A small portion of the public favors full-on drug legalization (for marijuana, now a majority). But if one believes the drug war should be prosecuted - if you believe the US government should be targeting drug cartels through law enforcement - I don't see any other way but long-term undercover ops like Fast and Furious. Inevitably, some of those will fail, just like the military has often failed to stop violence in Afghanistan despite their best efforts. But should they not try? Would it have been better if they'd remained paralyzed by fear of failure? And importantly, does anyone believe that without Fast and Furious, Mexican drug cartels would have been unable to buy guns and kill people with them? I certainly don't.

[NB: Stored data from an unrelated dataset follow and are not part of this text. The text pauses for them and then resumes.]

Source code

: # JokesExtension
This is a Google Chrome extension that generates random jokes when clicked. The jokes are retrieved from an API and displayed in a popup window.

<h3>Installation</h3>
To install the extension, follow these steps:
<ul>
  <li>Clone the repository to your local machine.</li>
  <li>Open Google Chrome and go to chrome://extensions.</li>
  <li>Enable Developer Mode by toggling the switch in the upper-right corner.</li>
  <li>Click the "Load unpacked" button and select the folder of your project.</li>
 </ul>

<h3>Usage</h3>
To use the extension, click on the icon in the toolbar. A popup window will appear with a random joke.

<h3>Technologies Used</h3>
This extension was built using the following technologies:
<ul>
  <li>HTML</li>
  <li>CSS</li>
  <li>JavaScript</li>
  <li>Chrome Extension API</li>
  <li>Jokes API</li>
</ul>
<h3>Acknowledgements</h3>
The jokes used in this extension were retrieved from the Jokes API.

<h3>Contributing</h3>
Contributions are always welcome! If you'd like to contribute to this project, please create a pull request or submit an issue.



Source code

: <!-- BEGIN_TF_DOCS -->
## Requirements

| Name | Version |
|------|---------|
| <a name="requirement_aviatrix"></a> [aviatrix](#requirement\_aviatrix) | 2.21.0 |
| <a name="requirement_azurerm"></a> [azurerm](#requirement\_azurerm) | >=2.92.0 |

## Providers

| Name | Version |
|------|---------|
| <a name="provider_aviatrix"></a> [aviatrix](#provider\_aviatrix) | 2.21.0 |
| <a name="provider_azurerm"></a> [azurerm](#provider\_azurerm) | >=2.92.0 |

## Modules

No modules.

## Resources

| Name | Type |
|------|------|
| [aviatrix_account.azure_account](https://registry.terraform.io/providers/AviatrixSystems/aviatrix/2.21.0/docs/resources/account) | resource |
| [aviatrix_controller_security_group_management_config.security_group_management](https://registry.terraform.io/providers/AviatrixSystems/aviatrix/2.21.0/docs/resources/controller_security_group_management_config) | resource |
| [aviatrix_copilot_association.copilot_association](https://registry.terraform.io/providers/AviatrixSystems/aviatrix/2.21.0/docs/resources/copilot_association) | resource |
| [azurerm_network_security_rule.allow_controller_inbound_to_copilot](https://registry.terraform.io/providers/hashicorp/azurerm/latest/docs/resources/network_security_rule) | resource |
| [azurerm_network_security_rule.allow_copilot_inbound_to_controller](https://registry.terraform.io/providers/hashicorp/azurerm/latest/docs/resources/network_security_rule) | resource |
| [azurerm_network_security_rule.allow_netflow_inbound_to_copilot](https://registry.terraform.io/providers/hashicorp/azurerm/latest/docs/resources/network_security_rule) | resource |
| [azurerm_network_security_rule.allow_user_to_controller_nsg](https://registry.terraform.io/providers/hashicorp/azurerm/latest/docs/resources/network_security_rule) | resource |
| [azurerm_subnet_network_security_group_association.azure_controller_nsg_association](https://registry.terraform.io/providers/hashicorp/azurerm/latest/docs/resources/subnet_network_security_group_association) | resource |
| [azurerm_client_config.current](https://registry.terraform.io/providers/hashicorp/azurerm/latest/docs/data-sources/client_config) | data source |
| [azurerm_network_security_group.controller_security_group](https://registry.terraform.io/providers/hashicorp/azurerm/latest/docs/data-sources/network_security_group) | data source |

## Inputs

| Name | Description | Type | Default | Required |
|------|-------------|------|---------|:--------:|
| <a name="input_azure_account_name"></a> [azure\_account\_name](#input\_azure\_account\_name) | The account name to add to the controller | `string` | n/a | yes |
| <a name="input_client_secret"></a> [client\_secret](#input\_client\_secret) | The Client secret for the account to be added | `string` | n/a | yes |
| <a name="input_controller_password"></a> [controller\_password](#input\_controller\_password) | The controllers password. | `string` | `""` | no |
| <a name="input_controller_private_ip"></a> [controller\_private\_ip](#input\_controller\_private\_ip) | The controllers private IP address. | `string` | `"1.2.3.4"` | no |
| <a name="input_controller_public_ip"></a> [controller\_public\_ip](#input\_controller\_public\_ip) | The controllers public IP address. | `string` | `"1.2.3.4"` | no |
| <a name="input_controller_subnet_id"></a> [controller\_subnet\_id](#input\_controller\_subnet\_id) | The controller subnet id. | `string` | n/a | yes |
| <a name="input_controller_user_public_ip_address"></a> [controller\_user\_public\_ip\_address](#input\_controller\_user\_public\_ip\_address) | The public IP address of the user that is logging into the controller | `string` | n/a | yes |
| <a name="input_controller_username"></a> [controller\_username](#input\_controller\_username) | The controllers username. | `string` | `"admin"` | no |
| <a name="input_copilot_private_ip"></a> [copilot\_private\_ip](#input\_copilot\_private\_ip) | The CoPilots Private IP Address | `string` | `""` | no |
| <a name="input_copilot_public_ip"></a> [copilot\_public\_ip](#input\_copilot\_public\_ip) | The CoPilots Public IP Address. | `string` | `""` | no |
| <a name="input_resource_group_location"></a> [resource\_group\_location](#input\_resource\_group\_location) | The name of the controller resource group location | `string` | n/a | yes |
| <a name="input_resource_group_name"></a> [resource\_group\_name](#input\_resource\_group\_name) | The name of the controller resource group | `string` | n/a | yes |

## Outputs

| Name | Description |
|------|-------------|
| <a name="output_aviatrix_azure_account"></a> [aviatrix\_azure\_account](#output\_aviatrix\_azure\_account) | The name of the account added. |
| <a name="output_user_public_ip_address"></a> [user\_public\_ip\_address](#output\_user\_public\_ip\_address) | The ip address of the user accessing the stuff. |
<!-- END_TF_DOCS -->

Ironically, Governor Perry and other Fast and Furious critics are adopting arguments normally bracketed to supporters of gun control. A common refrain from the NRA and gun-rights advocates - in the past including Governor Perry - is that guns don't kill people, people kill people. The same is true in the case of the Border Patrol agent and others killed using guns from Fast and Furious: The cartels are responsible for the people they kill, not the Obama Administration. Or, if Perry et. al. believe suppliers of guns are to blame, it's hard to understand why the same logic doesn't undermine their domestic stance on gun rights. Perhaps discomfort with that strange repositioning is behind the almost bizarre accusations by some conservatives that Fast and Furious was intended (by the administration and a shadowy cabal of gun control advocates) to fail, blow back, and thereby give Americans cause to enact stronger gun-control laws. That nutty idea is spreading in large part because there's been no real information released to counter it.

I for one hope for a quick about-face from the Obama Administration. Release as much information as possible to the general public without putting undercover operatives at risk, and release everything else under the usual confidentiality requirements for Congressional oversight of national security. Then, like gawkers slowing down on the highway to look at a car crash, we can all see the mess for ourselves and move on to our day jobs.